Turkish MIT was heavily involved with the people who died in the car crash in Susurluk in the same year, namely MIT's counter-"terror" chief Mehmet Eymur, and Interior Minister Mehmet Agar (DYP).
Dickerson worked under the direction of American Deep Stater, Marc Grossman, who served as Deputy Chief of Mission in Ankara from 1989 to 1992, and then as ambassador to Turkey from 1994 to 1997. According to the same 2006 report, Grossman became a person of interest "to counter-intelligence agents since his stint as U.S. ambassador in Ankara." Was he also investigated, along with Dickerson, for his involvement with MIT? Was he also taking bribes from MIT? For what reason? Why did Grossman resign from the State Department at the beginning of 2005 when he held the third-ranking position in the department after an apparently successful 29-year career? How much Kurdish blood is on Marc Grossman's hands?
Undoubtedly Grossman was involved with the very same weapons transfers that HRW condemned in 1995. The fact that Grossman is now a vice-chairman of The Cohen Group, a lobby firm for the war industry headed by former Clinton-appointed defense secretary, William Cohen, indicates that he is cashing in on old relationships built during his Ankara days.
Interestingly enough, the other vice-chairman of The Cohen Group, former NATO commander, Joseph Ralston, was a member of the American Turkish Council's Advisory Board for 2006; is a member of the Board of Directors of Lockheed Martin, for whom he also lobbies; and was appointed at the end of August, 2006, as the US "special envoy" to "coordinate the PKK" for Turkey. Choosing to reject PKK's offer of a political solution for the Kurdish situation, and choosing to reject a PKK unilateral ceasefire, it would appear that the only thing Ralston has been successful with coordinating has been some $13 billion in Lockheed Martin contracts with the Turkish general staff.
All of this history, this unfinished business of Susurluk and the spread of the Deep State to the US, fits seamlessly with the allegations made by Sibel Edmonds and discussed by her in Part 1 and Part 2 of "Highjacking of a Nation." Of course, it has not been simply one nation that has been highjacked, but three: the American nation, the Turkish nation, and the Kurdish nation. Of these three, it has been the Kurdish nation that has paid the highest price so far. For that reason, it serves the interests of the Kurdish nation to support American demands for open hearings into Sibel Edmonds' case. For more on that, including up-to-the-minute updates, check Lukery's new blog, Let Sibel Edmonds Speak.

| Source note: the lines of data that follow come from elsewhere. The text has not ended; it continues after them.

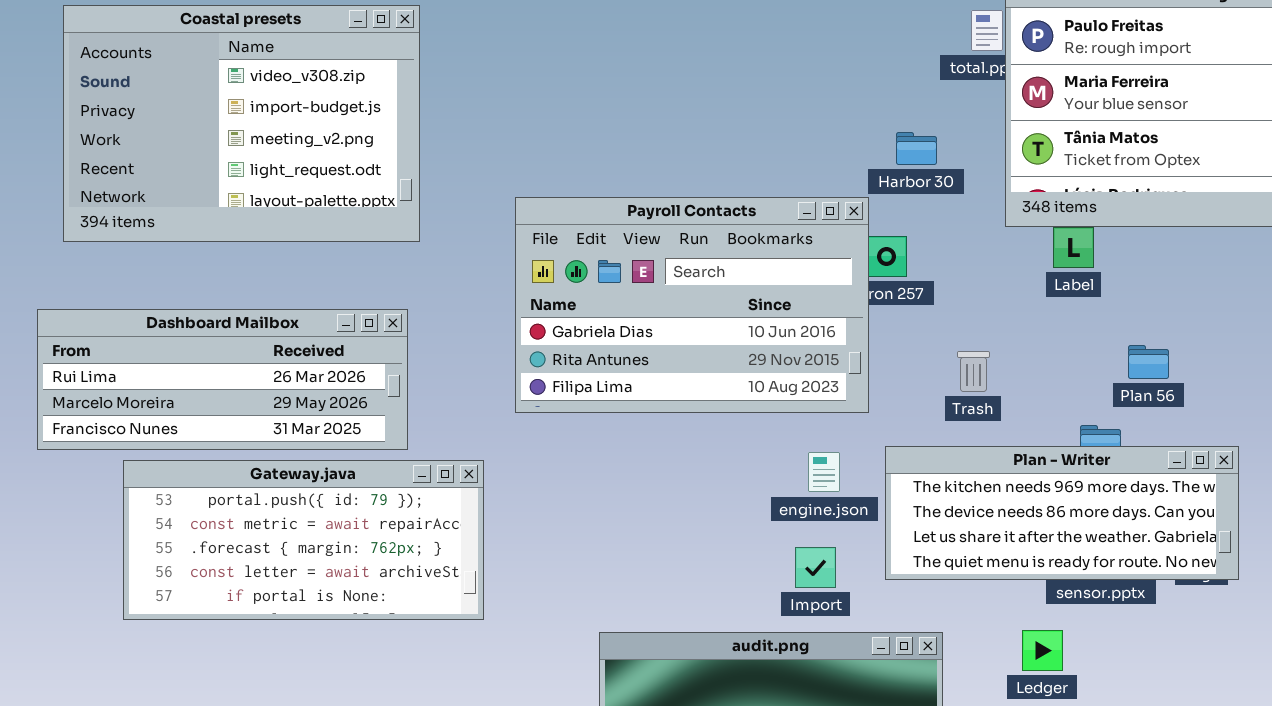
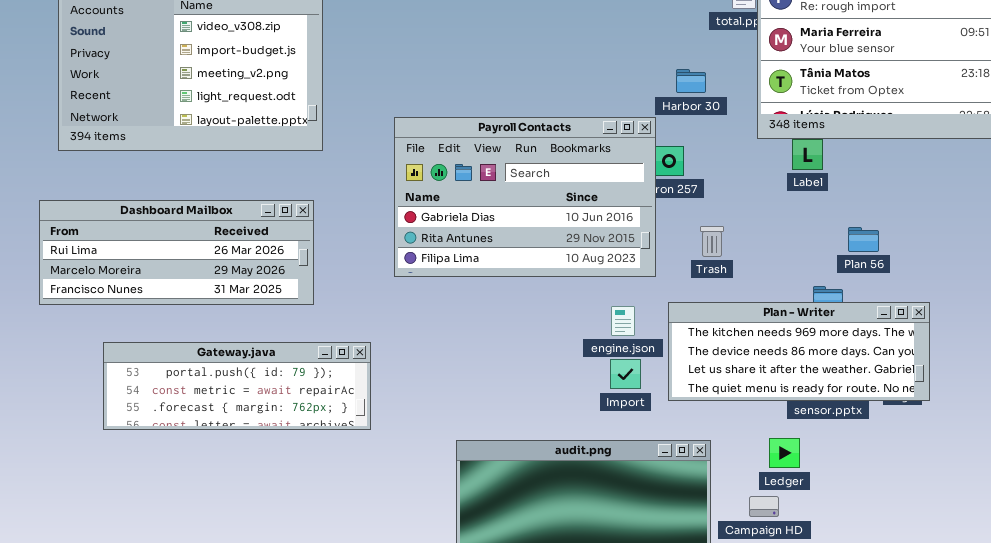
Trash: [957,351,990,392] -> [700,226,724,257], moved
Gateway.java: [123,460,484,620] -> [103,342,371,430], resized
Import: [795,547,836,588] -> [610,359,641,389], moved

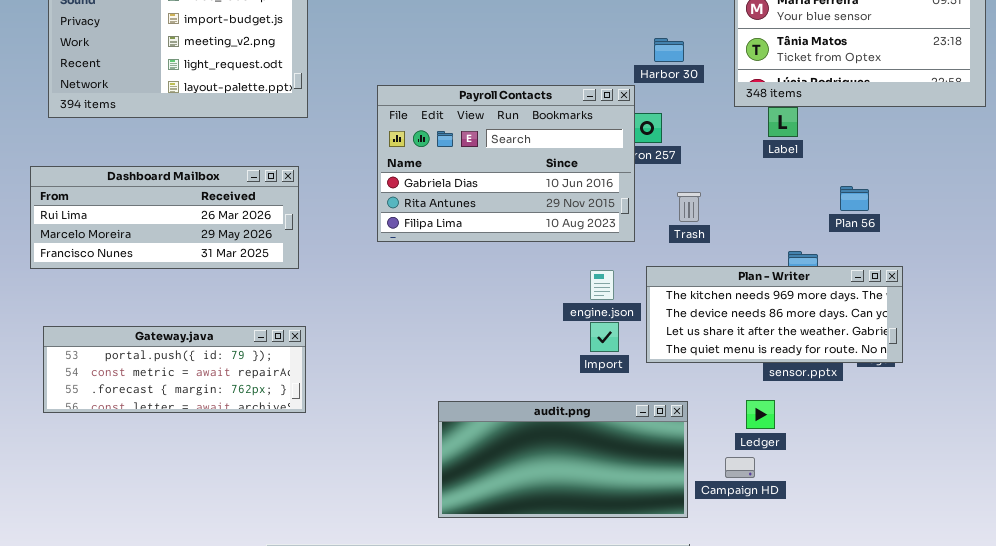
Plan 56: [848,227,879,252] -> [840,186,869,211], moved
Gateway.java: [103,342,371,430] -> [43,326,306,413], moved

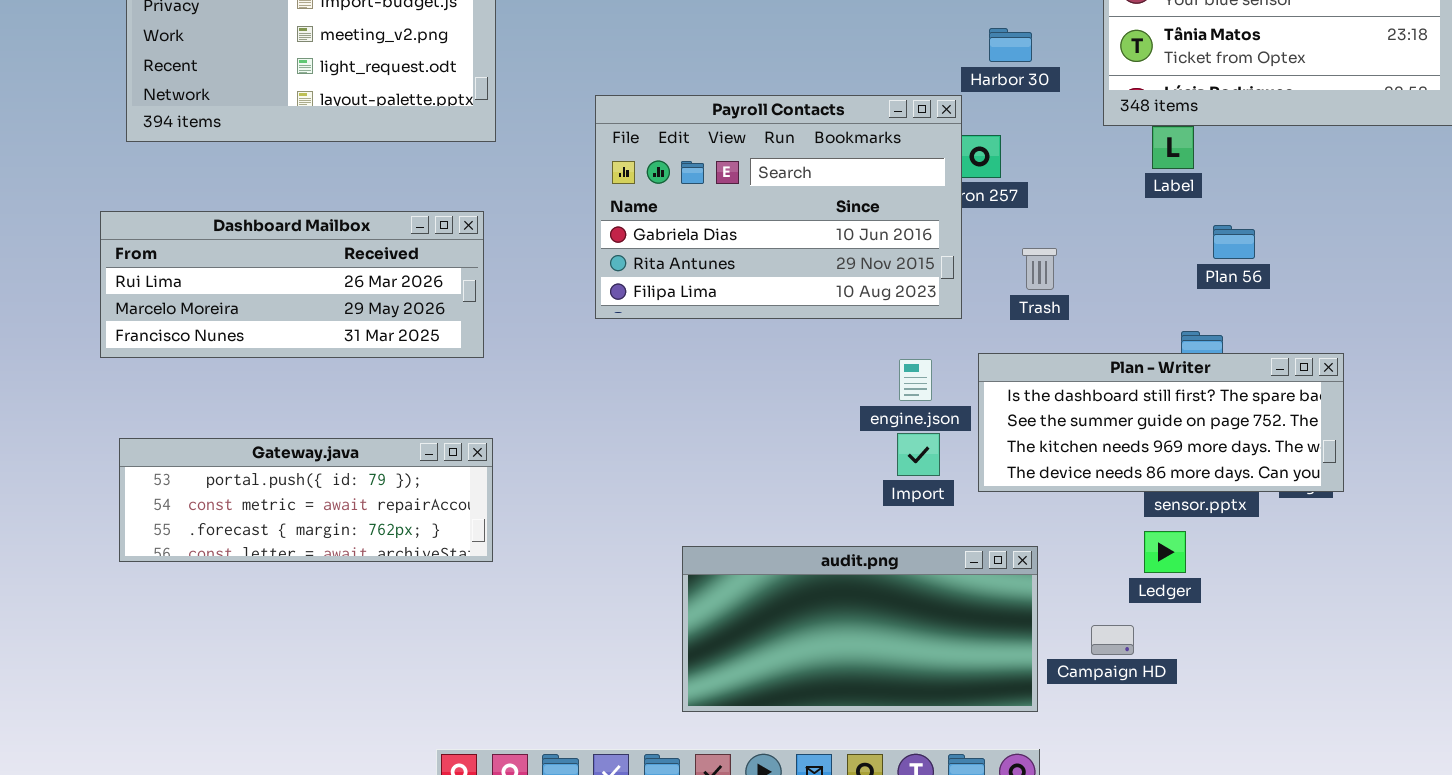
Plan 56: [840,186,869,211] -> [1213,225,1255,259], moved
Plan - Writer: [646,266,903,363] -> [978,353,1344,492], scrolled up 2 rows
Ledger: [746,400,775,429] -> [1144,531,1186,573], moved

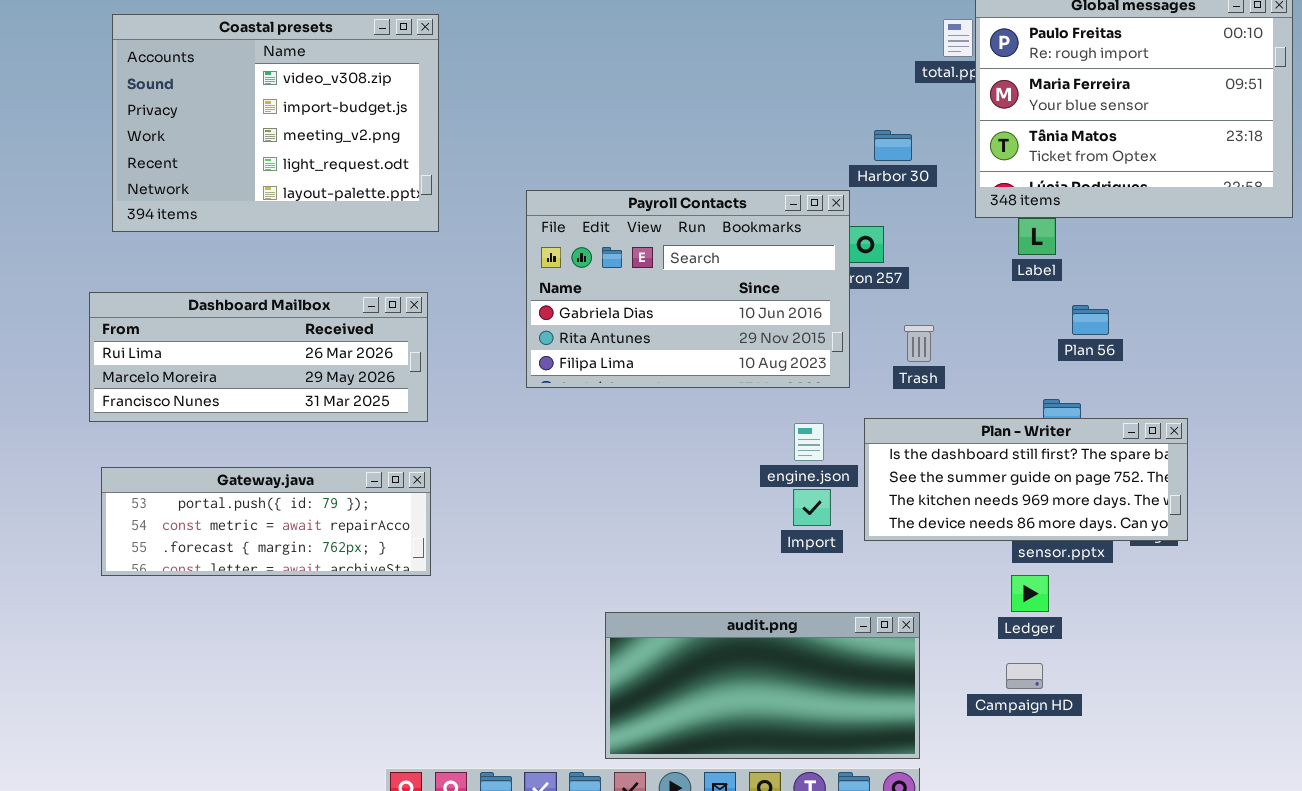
Gateway.java: [119,438,493,562] -> [101,467,431,576], moved
audit.png: [682,546,1038,712] -> [605,612,920,759], moved
Campaign HD: [1091,625,1134,655] -> [1006,663,1043,689], moved

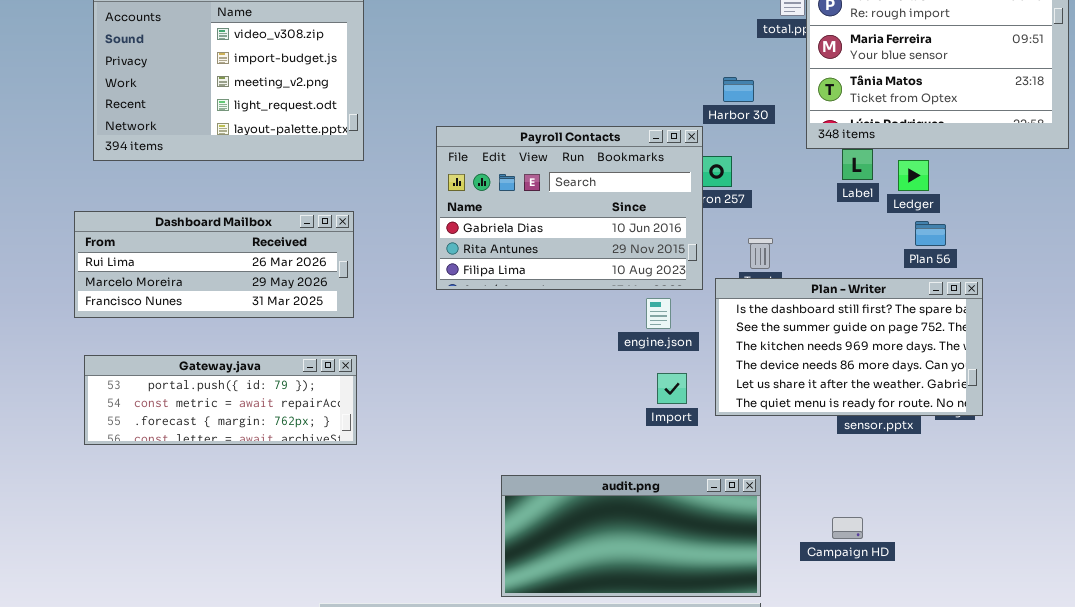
Plan 56: [1072,305,1109,335] -> [915,221,946,246], moved
Plan - Writer: [864,418,1188,541] -> [715,278,983,416], resized
engine.json: [794,423,824,461] -> [646,298,671,329], moved
Ledger: [1011,575,1049,612] -> [898,160,929,191], moved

For more information, Lukery's still running the Kill The Messenger blog and, his always fascinating political blog, WotIsItGood4--now coming at you in the new, improved, industrial-strength Blogger.
With its cast of characters and real-life international intrigue; with subsequent wars and rumors of wars, the Susurluk Affair and intervening decade would appear to be made-in-Hollywood material. For Americans in particular it's unfortunate that the story is not acted out on the big screen because, at the time, the Susurluk scandal threatened to expose the corruption of the Turkish government. Today, it should serve to expose-and put an end to--the same corruption on American shores.
If Sibel Edmonds--or ordinary Kurds--tell about the reality which is the Deep State, the threat it poses in the current global political climate, and how it came to be such a threat in the first place, Americans won't believe it.
But let Oliver Stone tell them; then they'll believe.